A Review of Amitav Ghosh's Sea of Poppies
May. 18th, 2009 09:31 am![[identity profile]](https://www.dreamwidth.org/img/silk/identity/openid.png)
A Review of Amitav Ghosh’s Sea of Poppies
If one were to take the sea-faring tales of Herman Melville, constellate them along an oceanic axes linking India and Mauritius and China, the result might be Amitav Ghosh’s Sea of Poppies, which takes place for the most part on a boat (called the Ibis) commissioned in the export of opium and populated ultimately with coolies, prisoners, stowaways, and shipmates. Sea of Poppies was shortlisted for the Man Booker Prize in 2008. Ghosh is also author of The Hungry Tide, The Shadow Lines, The Calcutta Chromosome, The Circle of Reason, among other novels. He is of course an interesting figure to consider within an Asian Americanist frame, especially because this novel, in particular, does place the United States in a larger economic trajectory in the early 19th century with South Asia, East Asia, and Africa, not simply a transatlantic route, but a truly global one. How does one situate this text then? It is not quite a postcolonial text, nor does it traffic within one national frame and the fact that so much takes place literally on the ocean with characters of different national and ethnic origin all make the question of the “melting pot” or in this case, the “melting boat,” a very salient one.
While the novel takes its leisurely time for the principle characters to meet, once the connections are made clearer, the dynamism of the novel is quite apparent.
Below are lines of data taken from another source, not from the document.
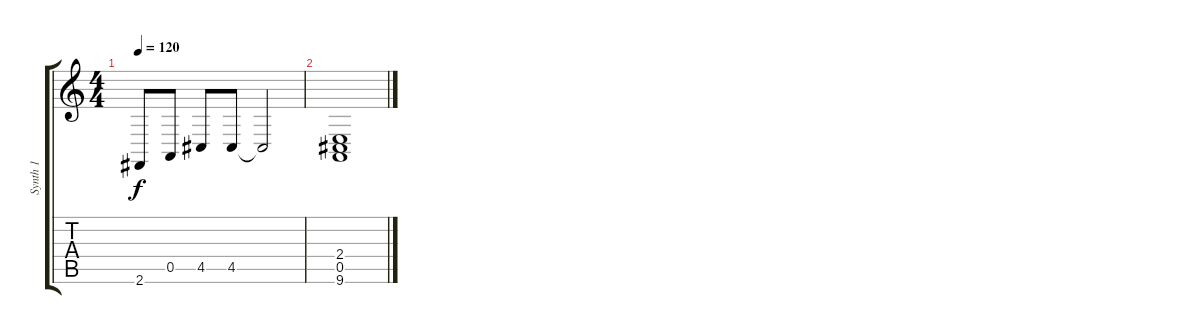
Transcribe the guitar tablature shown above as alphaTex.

\track ("Synth 1" "Synth 1") {instrument lead1square}
\staff {score tabs}
\tuning (E4 B3 G3 D3 A2 E2) {hide}
\ts (4 4)
\tempo 120
\clef g2
\ks c
2.6.8{dy f} 0.5.8 4.5.8 4.5.8 4.5{t}.2 |
(2.4 0.5 9.6).1
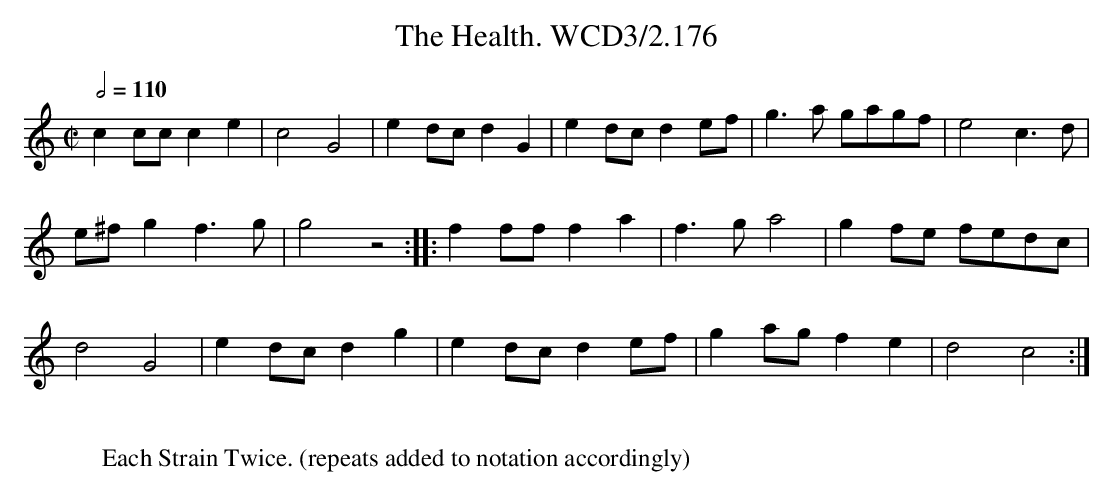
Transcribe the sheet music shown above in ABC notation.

X:1
T:Health. WCD3/2.176, The
M:C|
L:1/8
Q:1/2=110
K:C
c2cc c2e2|c4G4|e2dc d2G2|e2dc d2ef|g3a gagf|e4 c3d|
e^fg2 f3g|g4 z4::f2ff f2a2|f3g a4|g2fe fedc|
d4G4|e2dc d2g2|e2dc d2ef|g2ag f2e2|d4c4:|
W:
W:Each Strain Twice. (repeats added to notation accordingly)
Ghosh is a masterful storyteller and Sea of Poppies is the perfect work that demonstrates the globalizing forces of literary representation. Indeed, the cast of the novel includes an ethnically French, but Indian raised stowaway, named Paulette, a metif shipmen named Zachary Reid, the dastardly British entrepeneur, Benjamin Burnham, a Indian village woman, Deeti, among many others who will eventually come to populate the story. Ghosh texturizes the narrative through dialect, rendering English in a variety of different ways. The individual trials that each character faces will yet bring them together to the Ibis.
Ghosh has taken great pains to reconfigure an entirely different historical period,that of the early 19th century. He therefore employs the temporally-specific vocabulary to rend the experience through a very particular lens. While the effect is not simply realist in its evocation, it nevertheless casts the entire novel through a certain filtered lens that reminds one of Benito Cereno. Indeed, there are many schemes and plots afoot within the novel, many disguises that characters must undertake, and many twists that the narrative undergoes. At the same time, the multifocal nature of the text never allows the reader much time to be situated from one viewpoint or perspective and this kaleidoscopic perspective enriches the cultural configuration of the high-seas ship. Of course, Ghosh does realize he has an audience to entertain and in this respect, there is a certain roguishness to the tale as well, where rough-hewn characters and ribald figures texturize the plot.
For the most part, the main characters are easy to sympathize with as they make great pains to retain some fabric of a mission or quest despite the most difficult of circumstances. For instance, Deeti’s saga is one of much hardship and pain as she is at first betrothed to an opium addict, then raped against her will and impregnated by her brother-in-law. After her husband succumbs to his opium addiction, Deeti will take great pains to free herself from the shackles of this extended family and in the process must rely on an inner strength that is typical of many of the characters. Another notable sequence involves a bankrupt landed gentleman, Raja Neel Rattan Halder, who is shamelessly hoodwinked and unfairly imprisoned, later sent as a convict on the Ibis, along with a fellow prisoner, of Chinese descent. The very unlikely friendship that arises between the two is forged in part by the very unappealing, but nevertheless touching act that Neel undertakes. He both bathes and washes this fellow prisoner who has fallen into significant withdrawal from opium addiction. This interethnic affiliation is one of many unlikely alliances that form throughout the novel and makes it certainly one of a number of pleasant surprises in the way that Ghosh configures his character system.
The conclusion leaves much to be desired, but with good reason. Sea of Poppies is apparently part of an ambitious Ibis trilogy that will continue the adventures of these various characters. One therefore waits with high anticipation for the next installment.